Tour Bois-le-Prêtre, a high-rise social housing tower on the outskirts of Paris, is now one of the world’s most prestigious buildings. This week it helped earn the high-profile Pritzker Architecture Prize for the firm Lacaton & Vassal.
But Lacaton & Vassal did not, as you would expect, design the thing. Starting in 2011 they renovated the 50-year-old slab, extending it outward on four sides to create winter gardens and balconies for each suite. The new facades have a syncopated charm; the 100 social-housing apartments within are bigger and more comfortable.
This architecture is inventive, economical and environmentally responsible. It’s not the kind of thing that usually wins the Pritzker and its US$100,000. But it has important lessons on how we should take care of our cities, particularly Canada’s stockpile of postwar apartment towers.
The studio is led by a couple of teacher-practitioners, Anne Lacaton and Jean-Philippe Vassal. They met as architecture students in Bordeaux in the 1970s. Mr. Vassal went on to work as a planner in Niger, and the couple’s experience in that West African country taught them to pay attention to local climate and be economical after they launched their studio in 1987. “To spend less and better: This is a key point for us,” Ms. Lacaton said in a lecture a few years ago. Their mantra is “never demolish.”
By contrast, the Pritzker has valorized flashy and expensive buildings. It helped to define the phenomenon of the “starchitect,” a media-savvy, singular genius who commands big budgets for flashy buildings. (Frank Gehry won in 1989.) This has begun to shift in the past decade; since 2015, the prize has repeatedly gone to architects who build with a strong social conscience.
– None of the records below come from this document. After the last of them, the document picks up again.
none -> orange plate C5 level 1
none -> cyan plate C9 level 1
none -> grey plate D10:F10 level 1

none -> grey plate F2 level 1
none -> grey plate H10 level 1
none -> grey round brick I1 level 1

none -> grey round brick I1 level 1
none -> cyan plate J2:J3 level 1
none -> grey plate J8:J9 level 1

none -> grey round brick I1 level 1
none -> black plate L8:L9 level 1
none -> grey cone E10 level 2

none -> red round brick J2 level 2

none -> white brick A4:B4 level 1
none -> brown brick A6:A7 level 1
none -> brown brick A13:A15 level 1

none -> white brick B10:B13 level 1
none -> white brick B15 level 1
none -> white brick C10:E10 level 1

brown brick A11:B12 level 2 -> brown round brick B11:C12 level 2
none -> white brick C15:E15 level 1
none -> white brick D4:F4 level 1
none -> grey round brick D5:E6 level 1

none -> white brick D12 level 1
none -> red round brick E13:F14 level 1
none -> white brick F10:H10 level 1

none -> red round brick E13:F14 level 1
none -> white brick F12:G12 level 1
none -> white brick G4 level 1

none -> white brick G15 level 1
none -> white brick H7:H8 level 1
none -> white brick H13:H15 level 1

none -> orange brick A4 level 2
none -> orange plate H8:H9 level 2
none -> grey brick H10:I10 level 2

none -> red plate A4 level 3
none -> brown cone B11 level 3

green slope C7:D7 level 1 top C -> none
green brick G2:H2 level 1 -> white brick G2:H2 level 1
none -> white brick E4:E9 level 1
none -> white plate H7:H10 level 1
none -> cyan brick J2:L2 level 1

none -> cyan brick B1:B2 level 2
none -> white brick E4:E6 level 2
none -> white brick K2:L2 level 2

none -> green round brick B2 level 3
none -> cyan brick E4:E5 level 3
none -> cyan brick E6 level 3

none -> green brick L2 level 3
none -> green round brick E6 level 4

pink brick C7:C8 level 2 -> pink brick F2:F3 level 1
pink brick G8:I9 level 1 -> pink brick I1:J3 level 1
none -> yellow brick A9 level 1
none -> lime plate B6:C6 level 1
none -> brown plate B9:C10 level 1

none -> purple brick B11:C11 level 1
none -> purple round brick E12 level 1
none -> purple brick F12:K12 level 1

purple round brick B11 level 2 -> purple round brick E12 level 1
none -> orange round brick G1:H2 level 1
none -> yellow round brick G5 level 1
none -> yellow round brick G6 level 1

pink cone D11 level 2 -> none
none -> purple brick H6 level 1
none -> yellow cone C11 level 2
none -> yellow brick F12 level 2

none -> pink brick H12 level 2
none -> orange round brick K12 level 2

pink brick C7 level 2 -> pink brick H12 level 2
Lacaton & Vassal’s award takes that trend a step further. Architects usually pride themselves on ground-up buildings and a specific language of forms, materials and details. L&V are best known for renovations, including Bois-le-Prêtre and a similar project for 530 units in Bordeaux. (The firm has never built in Canada, though in 2014 they entered a competition for the renovation of Montreal’s Insectarium.)
This sort of thing is unglamorous and technical. But it is important. The postwar construction boom, in Europe as in Canada, created most of the buildings that we now have. We cannot simply tear them all down and rebuild them, squandering all the energy – and history – that’s baked into them.
So how can they be updated? In Canada, this problem faces social housing agencies and private landlords across the country, and particularly in Ontario. Architect Graeme Stewart, of the Toronto firm ERA, has made a career from this sort of tower renewal project. Lacaton & Vassal “have set a profound example for us,” he said. Their successful projects provide a counterpoint to the “teardown and rebuild culture” that is common in North America.
Real-estate developers will often say that it doesn’t make sense to renovate older towers. This, Mr. Stewart said, is false. “In our work, it is always cheaper to do deep retrofits” – gut renovations and reconstructions – “than it is to tear down and rebuild.”
In Hamilton, ERA’s Ya’el Santopinto and Mr. Stewart recently completed rebuilding the Ken Soble Tower, a 1967 apartment building that belongs to the city’s housing agency. The tower was gut renovated and insulated to the Passive House standard. Its concrete structure, which is energy intensive to construct, remains. And the budget, Stewart said, was about 70 per cent what it would have cost to tear down and reconstruct the tower.
Those tower projects have a political valence as well. It is common in Britain and the U.S. to vilify modern architecture, social housing above all; conservatives see no cultural value in the work of the postwar welfare state. In Canada we have adopted some of that attitude. In 2005, Toronto politicians voted to tear down three significant modern towers in the Regent Park public-housing project. The city’s equally significant Alexandra Park housing is now going, too. Our collective ideas of history and heritage tend to exclude this sort of place.
Here too, the Pritzker winners have something to teach us: These places are home to people, and can be looked after rather than demolished. “We never see the existing as a problem,” Ms. Lacaton said in a statement. “We look with positive eyes because there is an opportunity of doing more with what we already have.” That attitude deserves to be honoured.